# Try it
The full listing, returned exactly and free of pictures, is the expected answer.

# Records to use
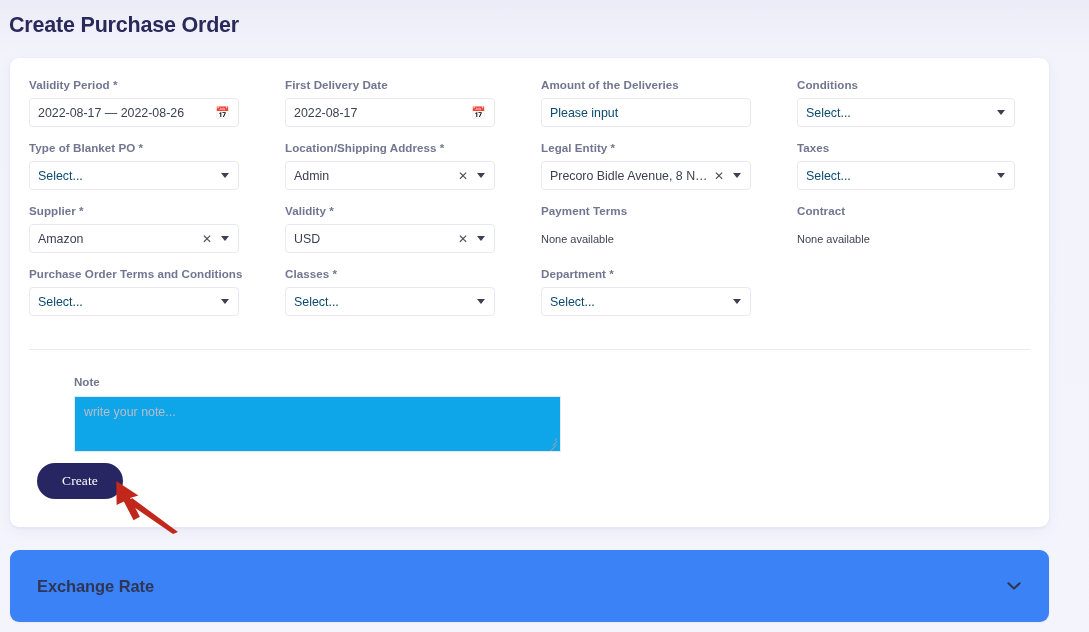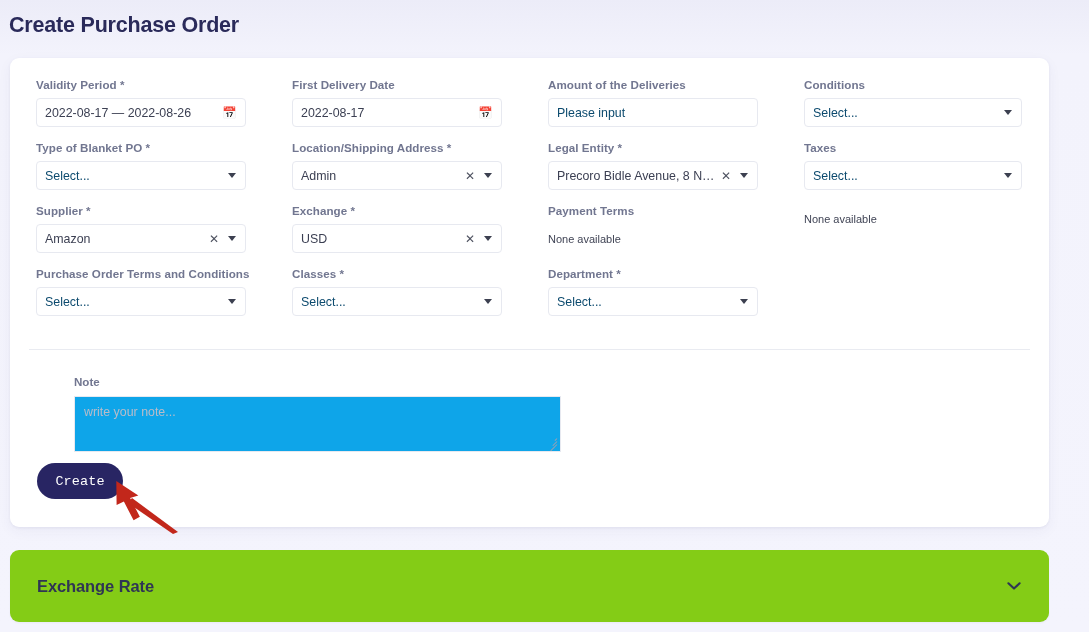--- a/index.html
+++ b/index.html
@@ -43,7 +43,7 @@
   
   .form-grid {
     position: absolute;
-    left: 26px;
+    left: 19px;
     top: 20px;
     width: 1001px;
     display: grid;

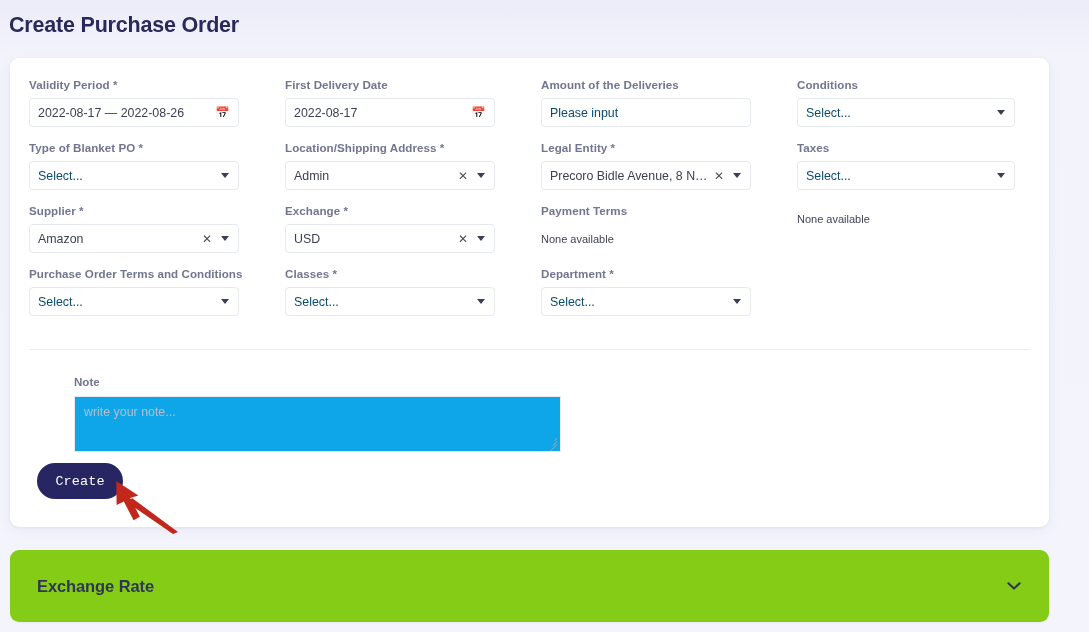--- a/index.html
+++ b/index.html
@@ -315,7 +315,7 @@
         </div>
       </div>
       <div class="field c2">
-        <div class="field-label">Exchange *</div>
+        <div class="field-label">Validity *</div>
         <div class="control">
           <span class="val">USD</span>
           <span class="clear-x">✕</span>

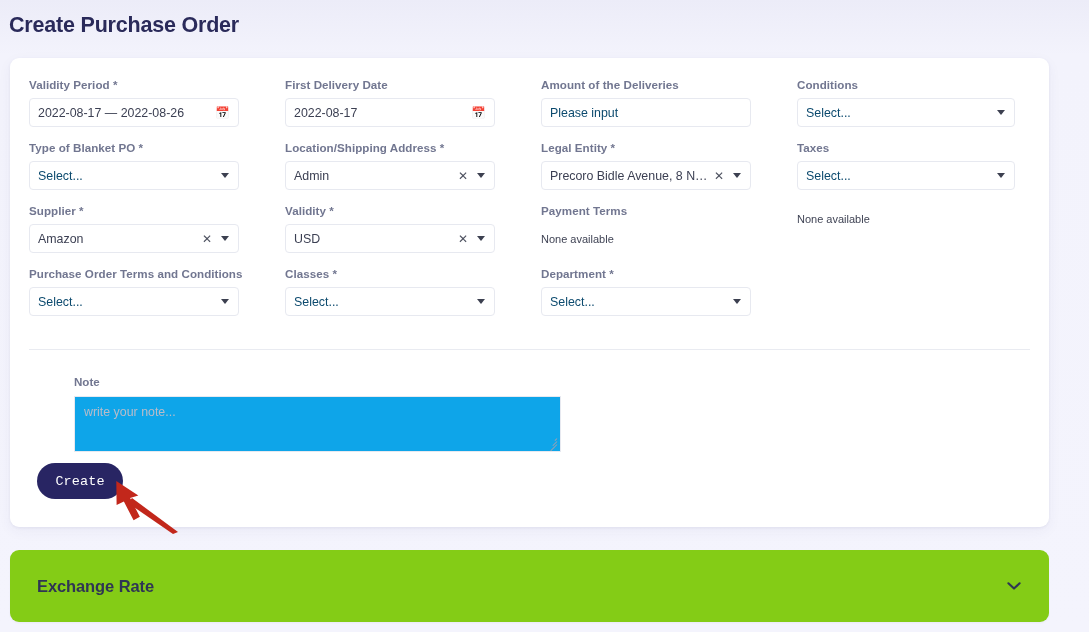--- a/index.html
+++ b/index.html
@@ -327,6 +327,7 @@
         <div class="static-val">None available</div>
       </div>
       <div class="field c4">
+        <div class="field-label">Contract</div>
         <div class="static-val">None available</div>
       </div>
       <div class="field c1">

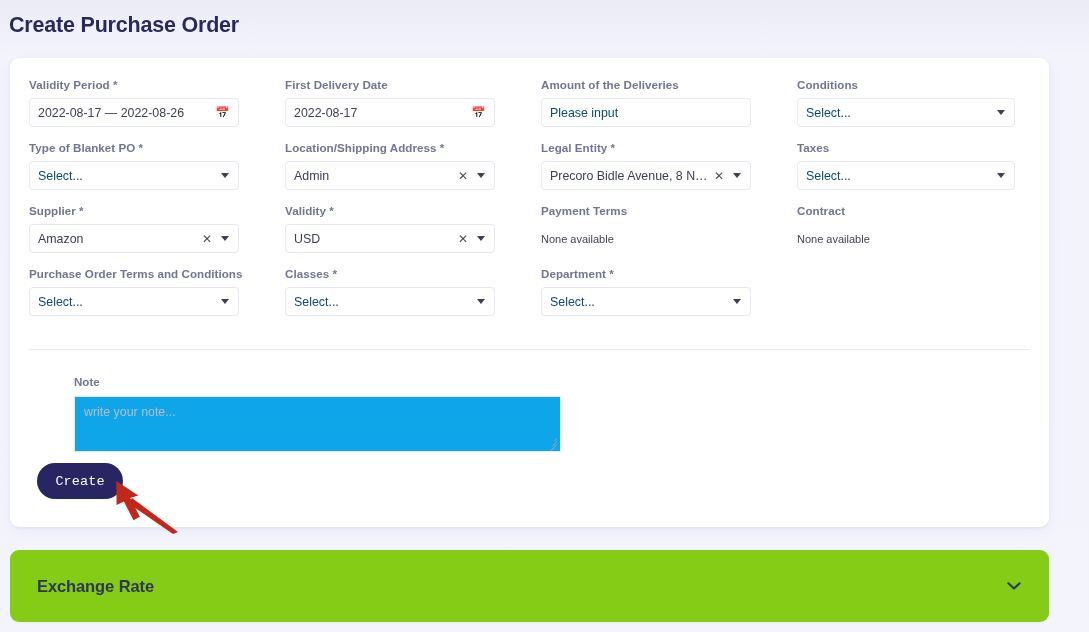--- a/index.html
+++ b/index.html
@@ -197,7 +197,7 @@
     border-radius: 18px;
     background: #282563;
     color: #ffffff;
-    font-family: Liberation Mono, monospace;
+    font-family: Liberation Serif, serif;
     font-size: 13.5px;
     font-weight: normal;
     cursor: pointer;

# Response area
--- a/index.html
+++ b/index.html
@@ -43,7 +43,7 @@
   
   .form-grid {
     position: absolute;
-    left: 26px;
+    left: 19px;
     top: 20px;
     width: 1001px;
     display: grid;

--- a/index.html
+++ b/index.html
@@ -315,7 +315,7 @@
         </div>
       </div>
       <div class="field c2">
-        <div class="field-label">Exchange *</div>
+        <div class="field-label">Validity *</div>
         <div class="control">
           <span class="val">USD</span>
           <span class="clear-x">✕</span>

--- a/index.html
+++ b/index.html
@@ -327,6 +327,7 @@
         <div class="static-val">None available</div>
       </div>
       <div class="field c4">
+        <div class="field-label">Contract</div>
         <div class="static-val">None available</div>
       </div>
       <div class="field c1">

--- a/index.html
+++ b/index.html
@@ -197,7 +197,7 @@
     border-radius: 18px;
     background: #282563;
     color: #ffffff;
-    font-family: Liberation Mono, monospace;
+    font-family: Liberation Serif, serif;
     font-size: 13.5px;
     font-weight: normal;
     cursor: pointer;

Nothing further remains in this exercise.